On tient son fusil tout près du cœur. Zoom sur l’arme qui masque le corps jusqu’à l’effacer. Fondu au noir. Le plan noir d’une image que l’on recouvre de poudre et de goudron. Exploration de la psyché dans une balade le long d’un trottoir qui ne connaît aucune courbe. Tout de droites et de déviances. On se jette sur les gens sans les toucher, et, de conscience en conscience, on vole leur image, on fait un portrait silencieux de l’Ouest. On le colonise. On y crée des hiérarchies d’argent.

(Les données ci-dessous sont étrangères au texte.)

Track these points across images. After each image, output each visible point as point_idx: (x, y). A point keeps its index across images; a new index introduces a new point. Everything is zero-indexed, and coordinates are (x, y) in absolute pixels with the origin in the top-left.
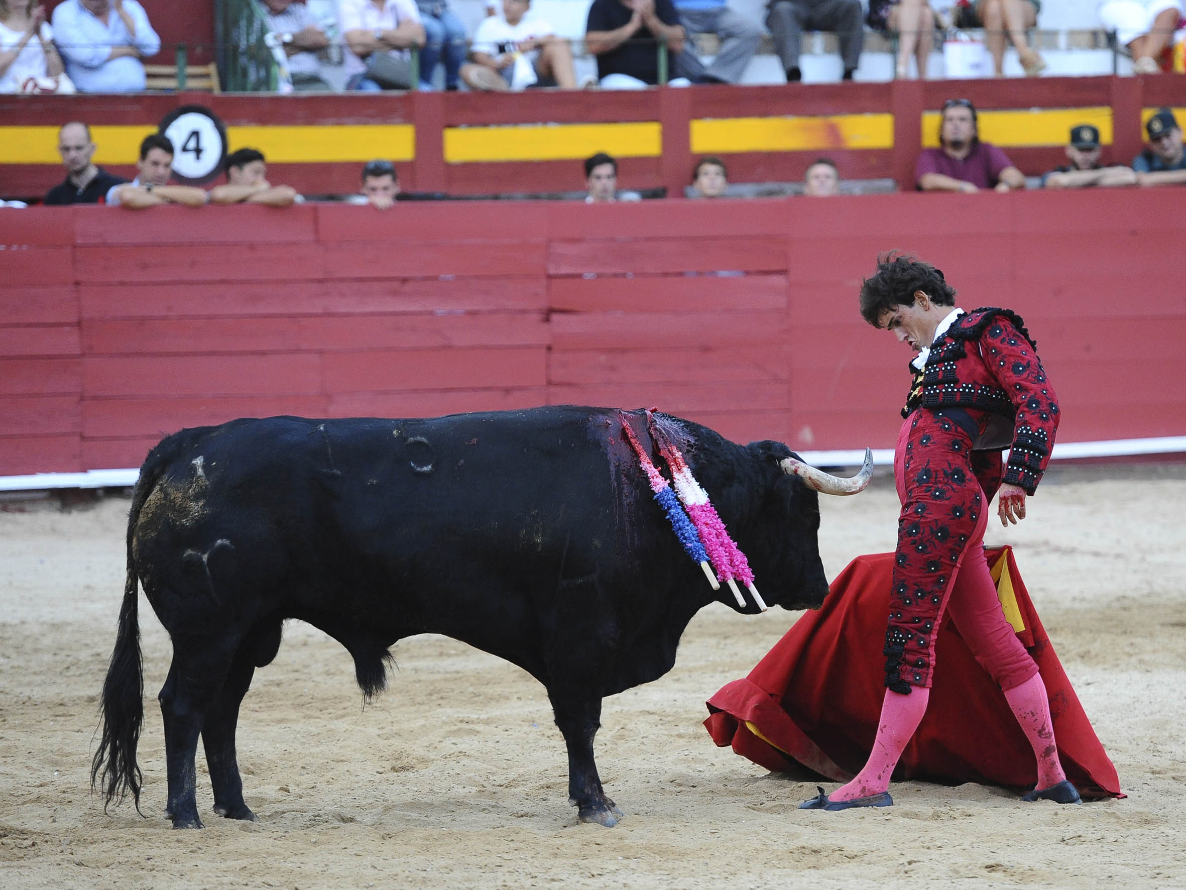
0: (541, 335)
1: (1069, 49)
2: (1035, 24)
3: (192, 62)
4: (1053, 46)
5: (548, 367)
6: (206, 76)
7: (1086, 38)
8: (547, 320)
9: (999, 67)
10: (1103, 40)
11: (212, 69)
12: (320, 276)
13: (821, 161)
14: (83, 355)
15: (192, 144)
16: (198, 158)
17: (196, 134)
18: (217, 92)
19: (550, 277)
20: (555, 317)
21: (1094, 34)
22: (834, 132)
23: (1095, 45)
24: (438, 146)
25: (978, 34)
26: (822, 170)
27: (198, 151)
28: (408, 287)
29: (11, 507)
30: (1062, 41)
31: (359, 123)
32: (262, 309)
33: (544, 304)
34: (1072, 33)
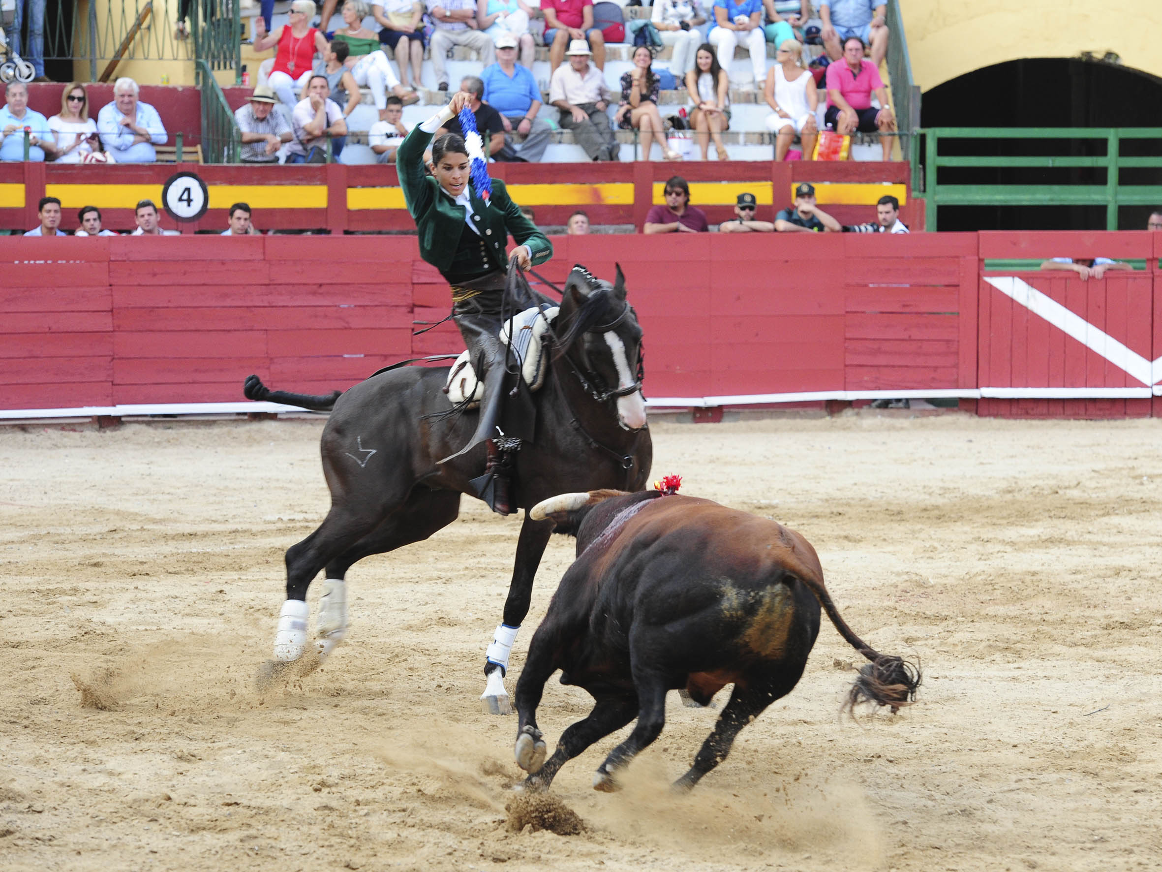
0: (409, 321)
1: (745, 144)
2: (728, 128)
3: (185, 144)
4: (735, 142)
5: (412, 342)
6: (196, 152)
7: (757, 137)
8: (412, 312)
9: (705, 155)
10: (767, 138)
11: (199, 148)
12: (267, 282)
13: (578, 213)
14: (114, 331)
15: (185, 197)
16: (189, 205)
17: (188, 190)
18: (202, 163)
19: (413, 284)
20: (416, 310)
21: (762, 134)
22: (596, 194)
23: (762, 143)
24: (344, 199)
25: (689, 133)
26: (579, 218)
27: (189, 201)
28: (323, 289)
29: (67, 428)
30: (741, 138)
31: (292, 184)
32: (228, 302)
33: (410, 302)
34: (747, 134)
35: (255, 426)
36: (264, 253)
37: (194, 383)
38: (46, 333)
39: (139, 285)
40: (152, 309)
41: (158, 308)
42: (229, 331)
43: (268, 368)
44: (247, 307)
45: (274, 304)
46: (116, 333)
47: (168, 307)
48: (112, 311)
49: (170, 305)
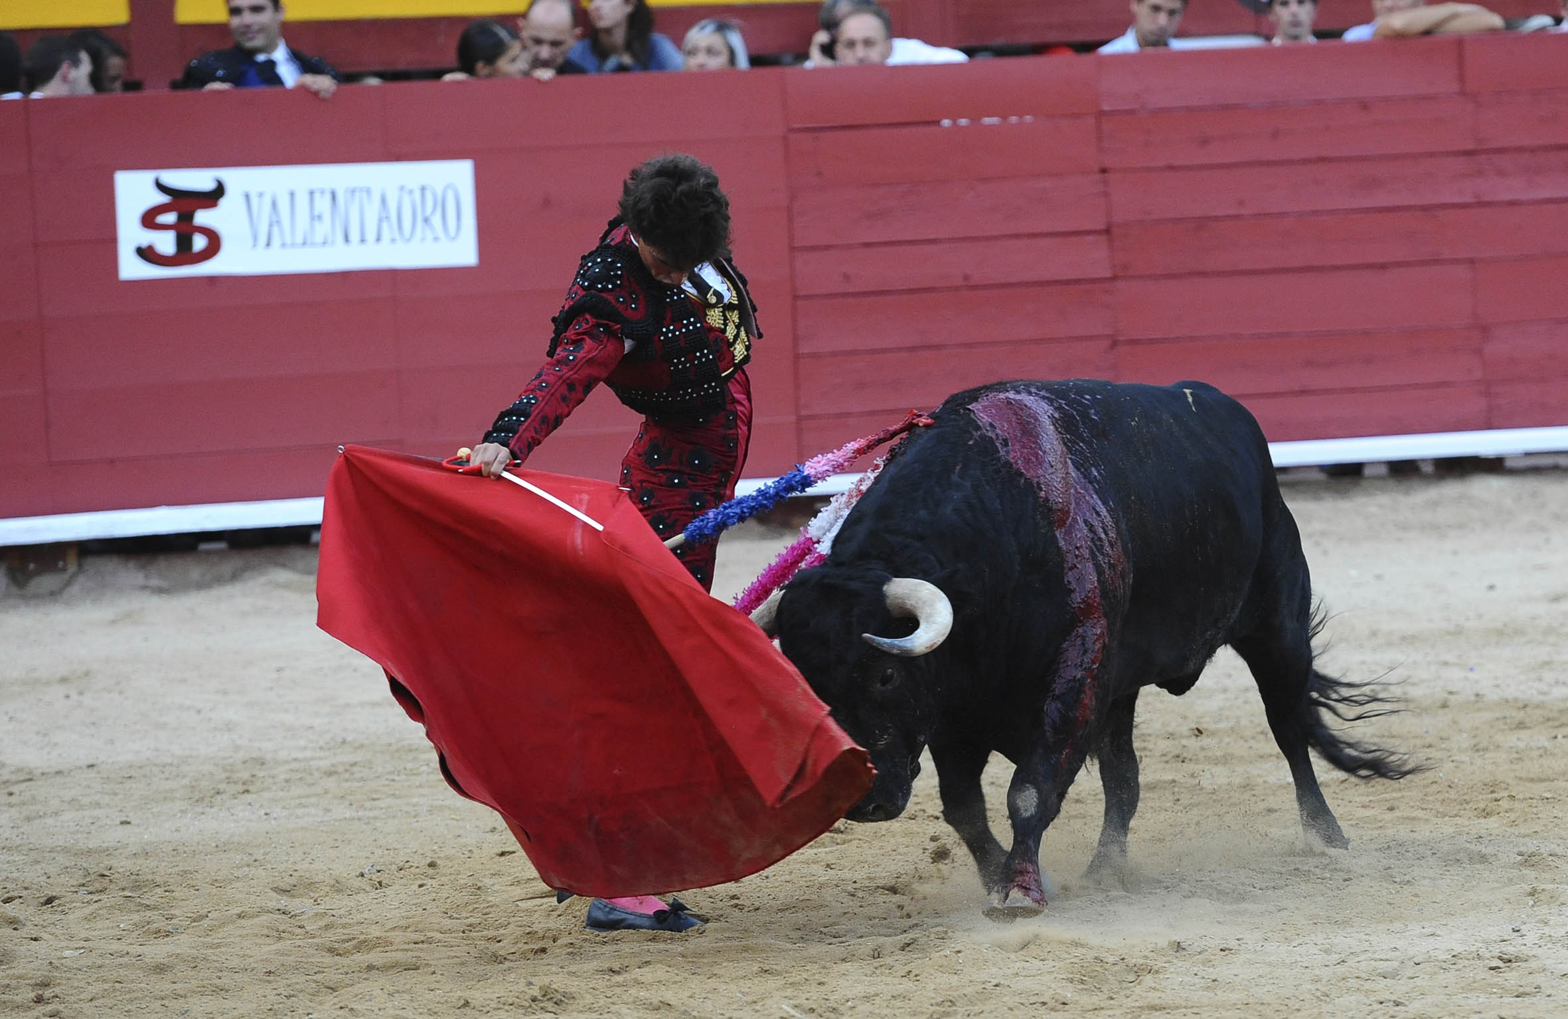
35: (1451, 489)
36: (1462, 79)
37: (1303, 392)
38: (957, 288)
39: (1171, 168)
40: (1201, 223)
41: (1216, 219)
42: (1383, 267)
43: (1479, 352)
44: (1425, 208)
45: (1488, 198)
46: (1121, 284)
47: (1237, 217)
48: (1107, 231)
49: (1243, 212)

L’Ouest est une totalité de la carte qui pourrit de sa roture. Tout en lui creuse une absence. Absence de salut, celui qui va du particulier au collectif, qui se tient dans la chute des anges. Avec leur souhait aux anges de ne plus sauver personne, mais de se sauver avec nous. De tenir l’abstrait à distance. L’arme à feu chargée pour rejoindre la chair des choses malgré la laideur du monde.

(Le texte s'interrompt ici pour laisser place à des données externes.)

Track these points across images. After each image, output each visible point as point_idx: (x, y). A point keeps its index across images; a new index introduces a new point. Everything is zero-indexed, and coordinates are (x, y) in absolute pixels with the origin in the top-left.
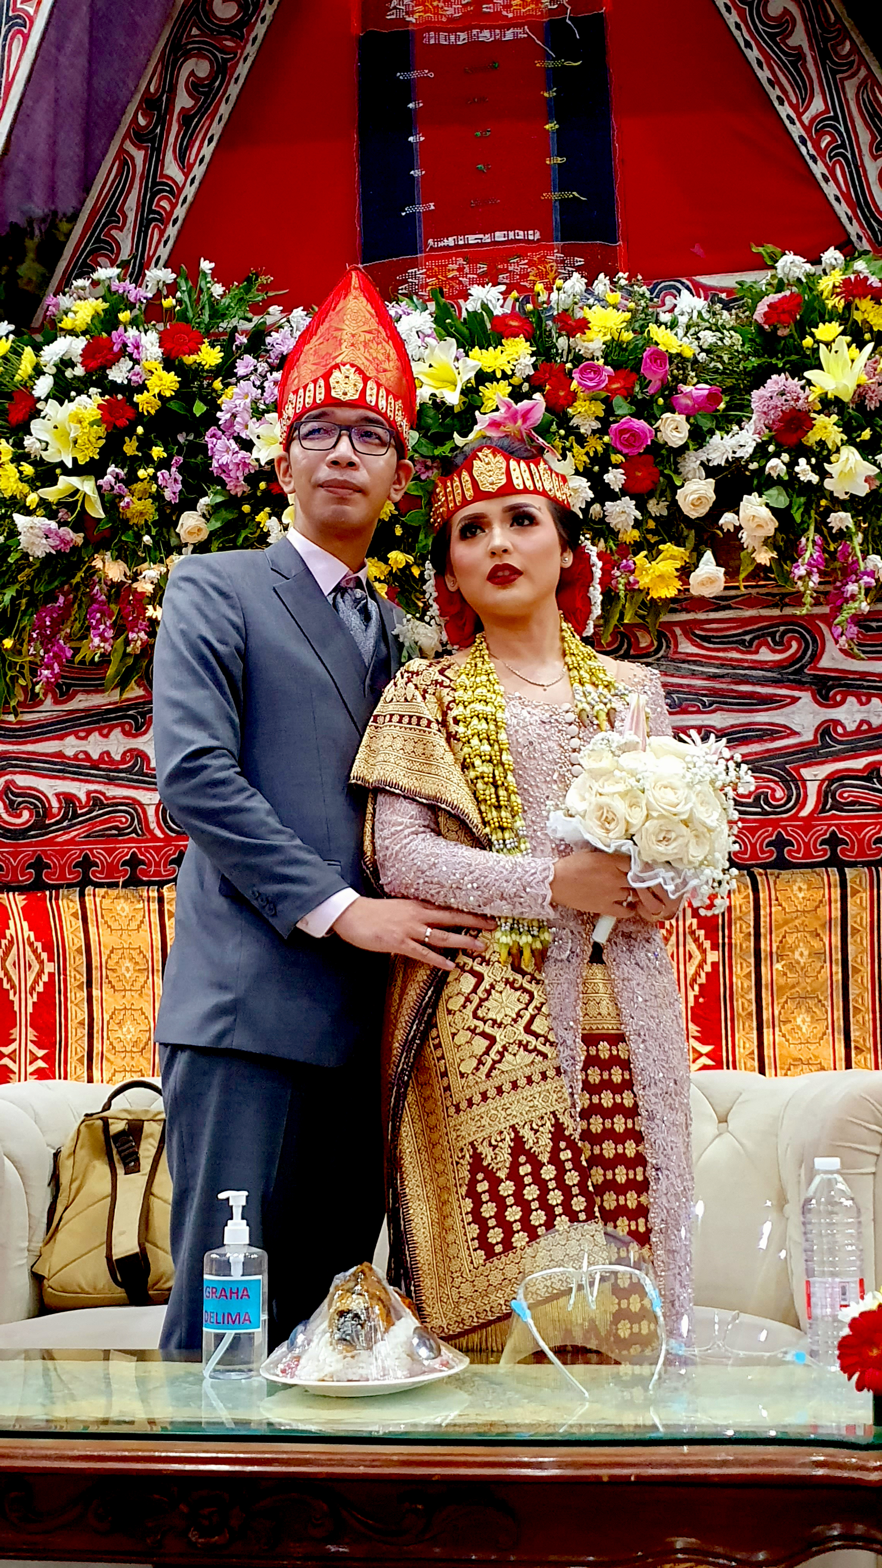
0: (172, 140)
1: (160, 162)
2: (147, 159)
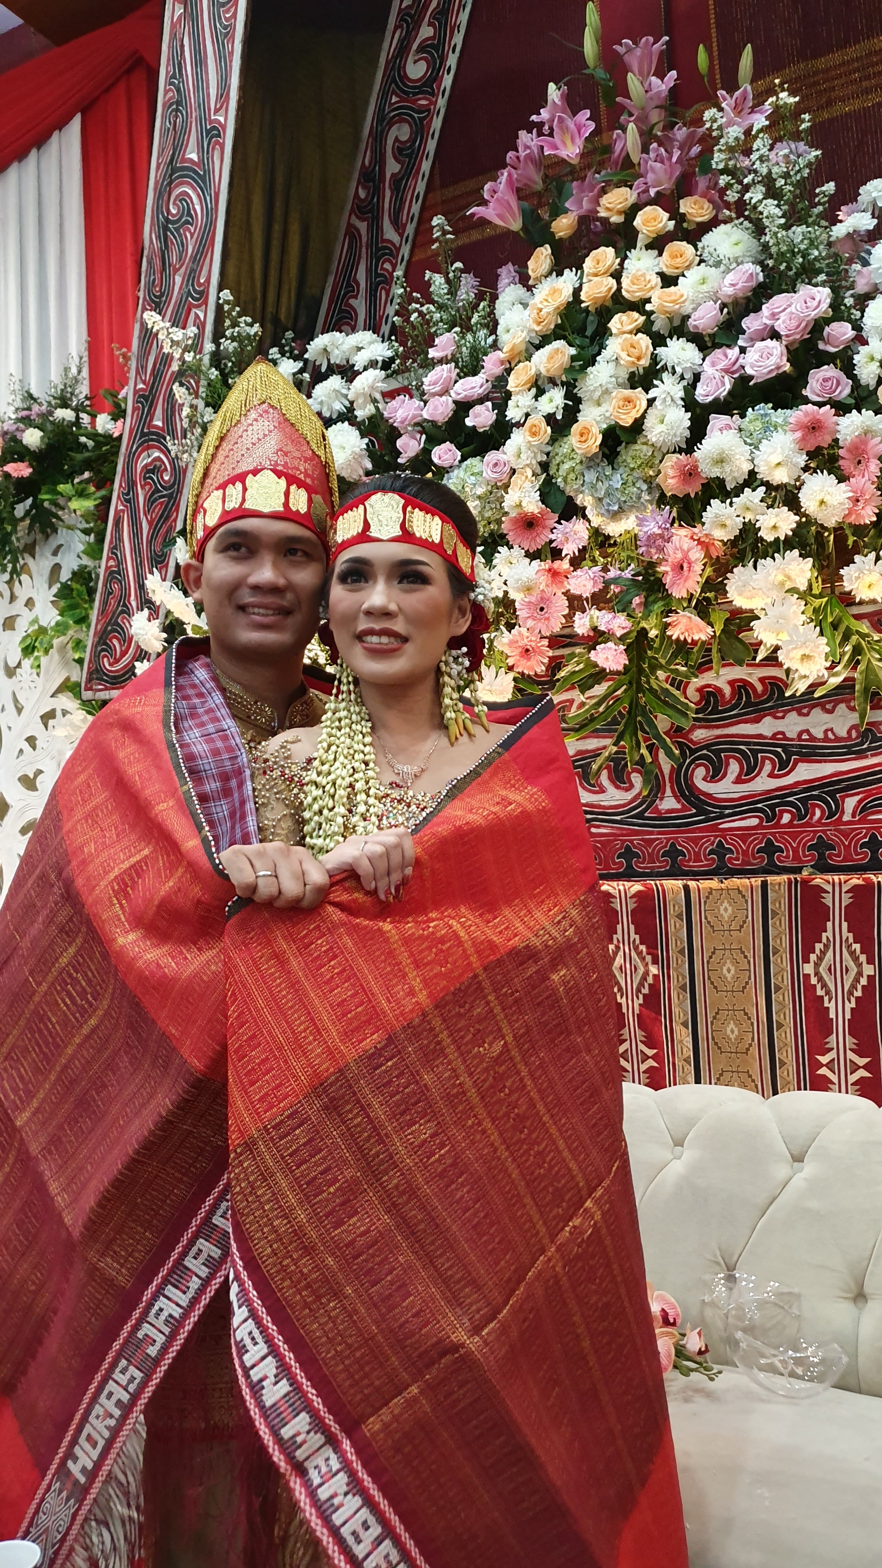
0: (387, 205)
1: (380, 228)
2: (370, 228)
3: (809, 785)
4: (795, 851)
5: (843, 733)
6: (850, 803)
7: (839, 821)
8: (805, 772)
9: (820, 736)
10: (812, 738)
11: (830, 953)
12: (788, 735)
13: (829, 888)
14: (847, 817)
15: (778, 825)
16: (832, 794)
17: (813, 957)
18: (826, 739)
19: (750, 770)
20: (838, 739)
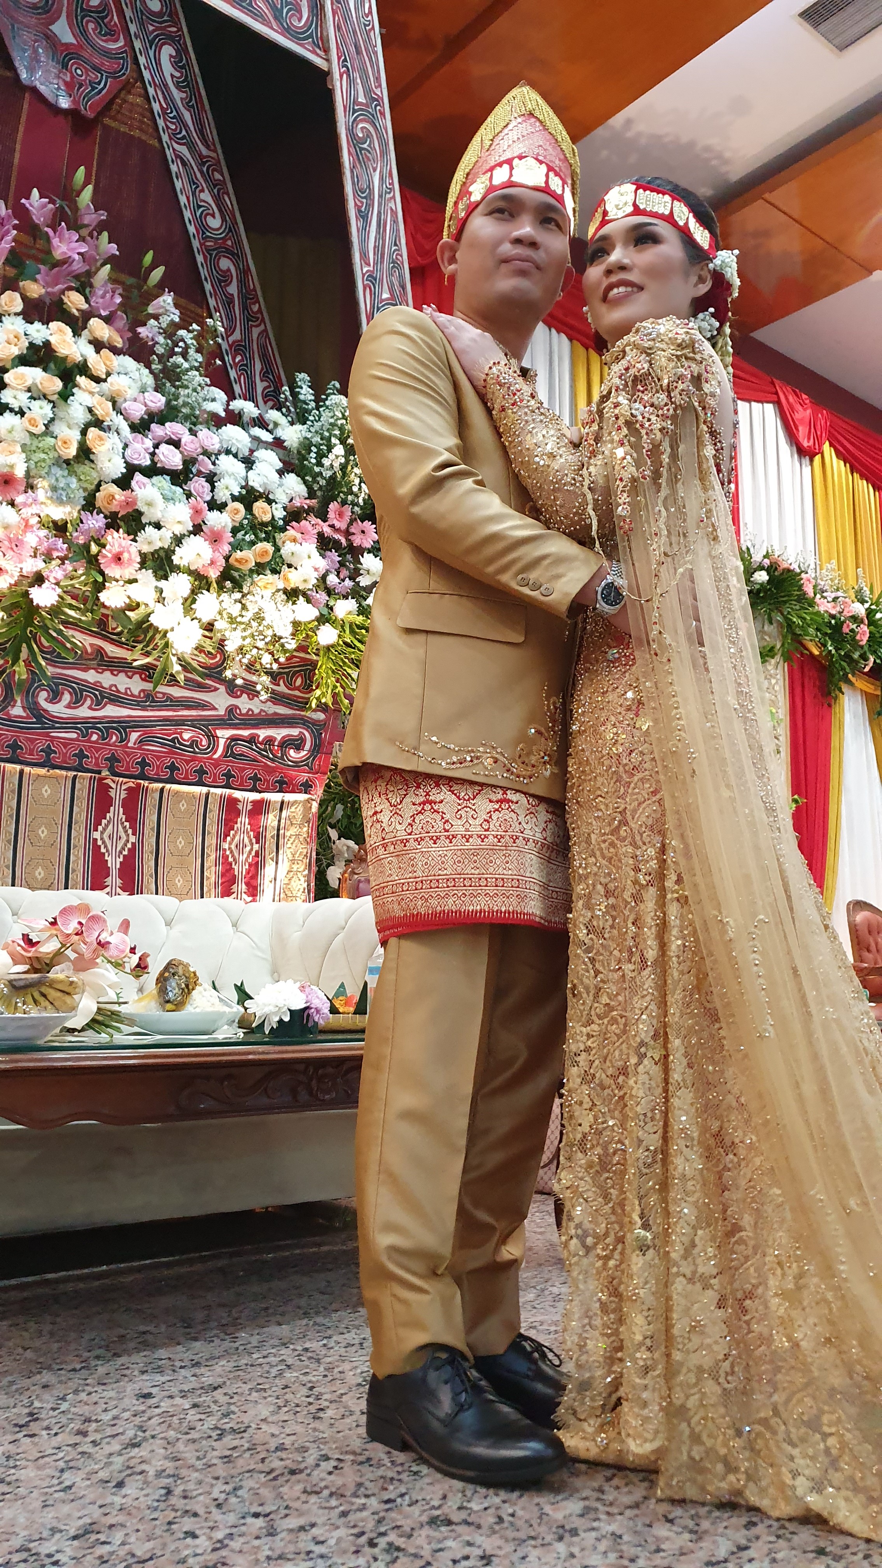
3: (112, 720)
4: (97, 759)
5: (136, 693)
6: (134, 736)
7: (126, 746)
8: (111, 711)
9: (123, 691)
10: (118, 691)
11: (111, 826)
12: (105, 685)
13: (113, 785)
14: (130, 745)
15: (89, 741)
16: (124, 728)
17: (100, 828)
18: (126, 694)
19: (77, 702)
20: (132, 695)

Étoile solitaire abattue à l’aube du siècle. Le désert est une histoire du dedans. Un terrain vague de la fracture. Les couleurs s’étirent, raturent parfois des villes, mais cette Amérique-là, celle qui vacille sous la chape de ses virtualités, cherche dans sa propre fêlure les voies de sa suture. L’Amérique est l’image de l’Amérique, mais sous la poussière qui poudre celle-ci, sous son incessant commerce, les choses parfois ralentissent, s’effondrent et fabriquent un espace d’évasion. S’évader pour contempler le sable sous le béton, et se souvenir des Apaches et des Comanches pour survivre dans la salissure des jours, et rejoindre leurs esprits qui remuent faiblement sous le vernis de nos colonies.
Réf.
Wim Wenders, Alice in den Städten, 1974 ; Der Amerikanische Freund, 1977 ; Der Himmel über Berlin, 1987 ; Paris, Texas, 1984 ; Don’t Come Knocking, 2005.